Even though the economy was down, the neighborhood’s population was actually up by 3 percent in 2009, according to a midyear report from the partnership. As condos were converted into apartments, newcomers—many young professionals—found places along Washington Avenue and near the Old Post Office.
Then there were downtown’s daring entrepreneurs. Left Bank Books turned a page with its second location along 10th Street last December, and eateries like The Terrace View expanded downtown’s menu of options. Perhaps no addition, though, was more anticipated than Ninth Street’s new Schnucks Culinaria—the first supermarket of its kind downtown since 1985. “The combination of Citygarden and Schnucks Culinaria has attracted so much attention throughout the region,” Cloar says. “That may have been one of the best marketing campaigns we could have had.”
But will the attention help fill all those vacant office buildings? “This is a tough economic climate in terms of office tenants throughout the country,” says Cloar, noting the lending crisis was beginning to hit commercial buildings this fall. “A lot of big tenants are hesitant to make any moves at all.”

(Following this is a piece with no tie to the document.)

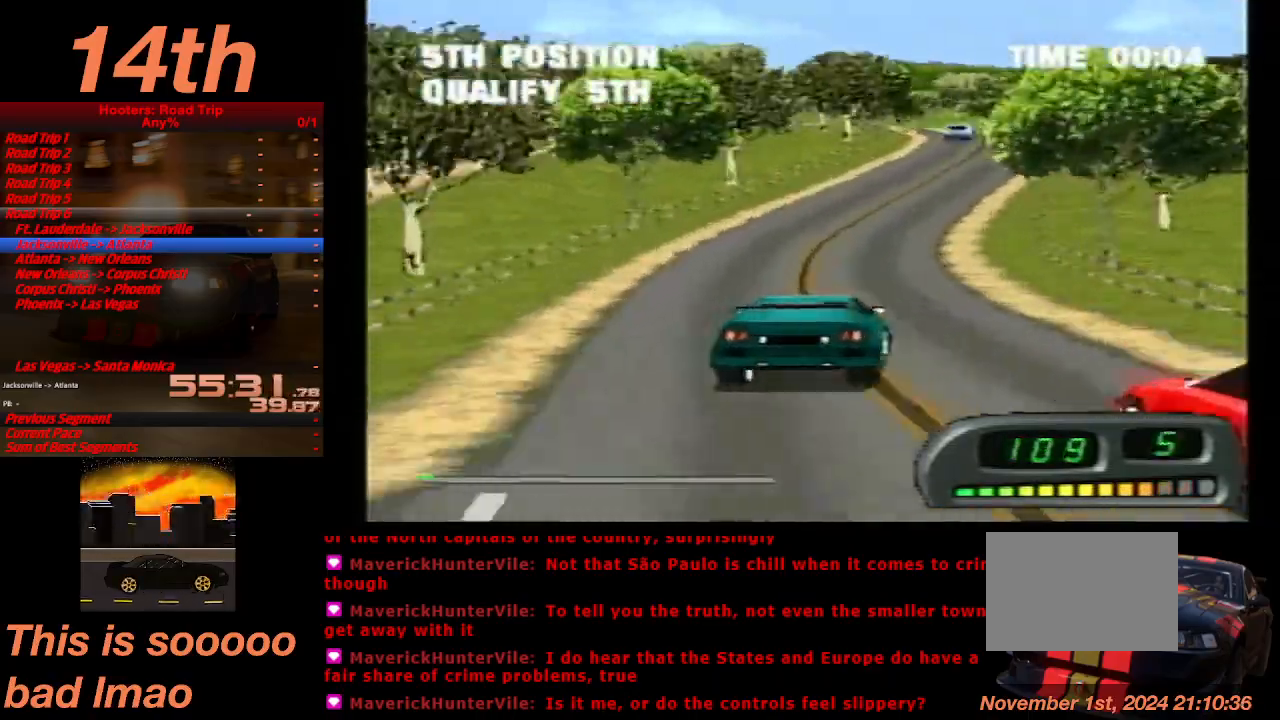
{"buttons": ["CROSS"], "left_stick": "center", "events": [[200, "DPAD_LEFT", "down"], [333, "DPAD_LEFT", "up"]]}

Still, he is optimistic about adding entertainment venues in 2010, notably the restored Kiel Opera House. “One thing we’re missing downtown is a strong cultural center,” he admits. “This will be a real shot in the arm.” And Cloar says he “wouldn’t be surprised at all” if we finally see progress on Ballpark Village in 2010.
Time will tell. 7
Jarrett Medlin is SLM’s senior editor. The highlight of his year: Getting a much-needed new car. The windshield broke the next week.
Reader Quiz: Name That Quote
Who made news in 2009 with these, er, memorable mumblings?
1) “I have plenty of critics. You can’t sue everybody who is criticizing you...”
2) “Hunger can be a positive motivator.”
3) “I’ve been wanting to be on your show in the worst way for the longest time.”
4) “Artie would totally want us to throw him under the bus here.”
5) “Look, let me put it to you this way: The NFL all too often looks like a game between the Bloods and the Crips without any weapons.”
Answers....
(Scroll Down)
1) St. Louis Cardinals manager Tony La Russa on suing Twitter in May for trademark infringement, cybersquatting, and misappropriation of his name and likeness.
2) State Rep. Cynthia Davis on subsidizing school lunches for low-income children.
3) Former Illinois Gov. Rod Blagojevich on the Late Show With David Letterman; Letterman’s response: “Well, you’re on in the worst way, believe me.”
4) Former state Sen. Jeff Smith’s suggestion to pin blame on the late Artie Harris.
5) Radio-show host Rush Limbaugh in 2007, before expressing interest this year in purchasing the Rams.